Apa itu regeneration? Saya membaca tulisan Tim Keller ‘bagaimana membedakan kita ini betul-betul sudah percaya –lahir baru– atau kita ini nominal Christian (Kristen KTP) yang tidak betul-betul lahir baru?’ Lalu Tim Keller memberikan beberapa pertanyaan yang bisa kita tanyakan kepada diri kita sendiri; saya akan kutip 2 saja. Pertanyaan pertama: Bagaimana kehadiran Tuhan secara riil dalam kehidupan saya? Ada sense of God’s presence dalam kehidupan orang yang sudah dilahirkan kembali; nominal Christian tidak bisa menjawab ini karena bagi mereka kehadiran Tuhan itu abstrak, dia tidak pernah berurusan dengan kehadiran Tuhan, Tuhan hadir atau tidak hadir bagi dia tidak relevan, tidak ada juga pengalamannya. “Apa itu kehadiran Tuhan, saya tahu Tuhan itu mahahadir”. Tapi ini bukan bicara Tuhan yang mahahadir melainkan kehadiran Tuhan secara khusus dalam kehidupan seseorang. Pertanyaan kedua: Di dalam pergumulan mengikut Tuhan, bagian Firman Tuhan mana yang mengubah kehidupan saya, yang dulunya saya begini lalu setelah belajar Firman Tuhan saya diubahkan oleh kuasa Firman Tuhan? Poinnya bukan soal hafalan ayat Alkitab, tapi Firman Tuhan yang mana, mengubah kehidupan saya yang mana. Orang nominal Christian tidak bisa menjawab, karena memang tidak pernah diubahkan oleh Tuhan. Mungkin dia memperlakukan Firman Tuhan sebagai wejangan-wejangan moral di antara wejangan-wejangan moral lainnya, jadi orang Kristen yang adat istiadatnya bagus, tahu tata krama, dsb. gambaran-gambaran yang sebatas moral.
Saya menambahkan poin yang ketiga, atau boleh dikatakan yang pertama karena ini ajaran dalam Injil Yohanes di bagian ini, apa tandanya seorang dilahirkan kembali? sederhana: dia dapat melihat Kerajaan Allah.

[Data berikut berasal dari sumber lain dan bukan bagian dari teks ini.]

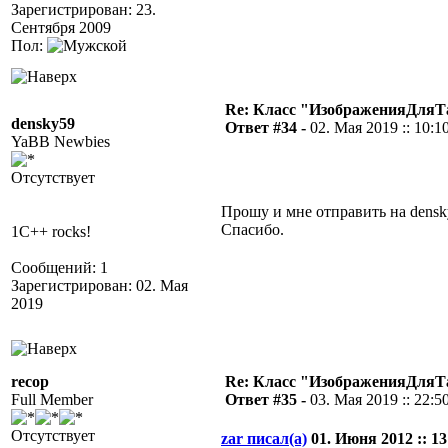
Зарегистрирован: 23.
Сентября 2009
Пол:
Re: Класс "ИзображенияДля
densky59
Ответ #34 -
02. Мая 2019 :: 10:1
YaBB Newbies
Отсутствует
Прошу и мне отправить на densk
Спасибо.
1C++ rocks!
Сообщений: 1
Зарегистрирован: 02. Мая
2019
recop
Re: Класс "ИзображенияДля
Full Member
Ответ #35 -
03. Мая 2019 :: 22:5
Отсутствует
zar писал(а)
01. Июня 2012 :: 13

Apa itu ‘melihat Kerajaan Allah’? Saya jelaskan secara negatif dulu. Melihat Kerajaan Allah berarti bukan cuma melihat kerajaan dunia. Kerajaan dunia itu visible, menurut prinsip-prinsip dunia. Kerajaan Allah itu invisible, menurut prinsip-prinsip Kerajaan Allah yaitu prinsip-prinsip Alkitab.

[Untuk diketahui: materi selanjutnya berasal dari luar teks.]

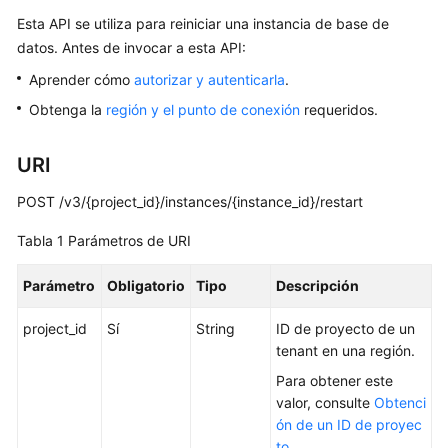
Esta API se utiliza para reiniciar una instancia de base de
Guía
del
datos. Antes de invocar a esta API:
usuario
Aprender cómo
autorizar y autenticarla
.
Obtenga la
región y el punto de conexión
requeridos.
Referencia
de
la
URI
API
POST /v3/{project_id}/instances/{instance_id}/restart
Antes
Tabla 1
Parámetros de URI
de
comenzar
Parámetro
Obligatorio
Tipo
Descripción
Descripción
project_id
Sí
String
ID de proyecto de un
de
tenant en una región.
las
Para obtener este
API
valor, consulte
Obtenci
ón de un ID de proyec
Invocaciones
to
.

Dunia punya kerajaannya sendiri, punya peraturannya sendiri, punya model citizenship-nya sendiri, punya konsep keberhasilannya sendiri, konsep prosperity-nya sendiri, dst. dst. Contohnya, orang yang berkuasa itu siapa, ada perhitungannya sendiri, misalnya mereka yang punya pangkat, mereka yang punya uang, yang punya koneksi. Kalau boleh dikaitkan sedikit dengan perayaan Chinese New Year, kita banyak terima ucapan dari WhatsApp dan kadang yang dikirim orang Kristen ada ayat Firman Tuhan-nya; saya tertarik menyoroti Firman Tuhan yang biasanya dikutip. Ada sebagian orang yang mungkin kurang kritis, asal kirim, yang menurutnya ada kaitan dengan Chinese New Year yaitu “Chinese dream”; prosperity/ kekayaan, long life/ hidup panjang, dan kesehatan. Tiga hal ini yang penting, hidup panjang tapi sakit-sakitan, ya, ngapain hidup panjang; hidup panjang tapi di kolong jembatan, ya, maleslah; hidup panjang, ya, istana dong. Lalu ditambahkan ayat Firman Tuhan yang ada kaitan dengan kesehatan “…maka panjanglah umurmu di bumi” dari kitab bijaksana, atau dari Mazmur 1 berkaitan dengan prosperity “apapun yang dilakukannya berhasil”. Saya kuatir dengan comot-comot Alkitab seperti itu, jangan-jangan worldview-nya masih sama yaitu Chinese dream tadi, tidak ada bedanya meski jadi Kristen pun masih materialistis, dan paling bahayanya adalah pakai ayat-ayat Alkitab; lalu dia pikir ‘tuh Alkitab saja setuju dengan Chinese dream, buktinya ada dukungan ayat-ayatnya’. Sangat menguatirkan, sambil merayakan Chinese New Year sambil sebenarnya memang itu agamanya, dengan disertakan ayat-ayat Alkitab sebenarnya tidak mengubah apa-apa.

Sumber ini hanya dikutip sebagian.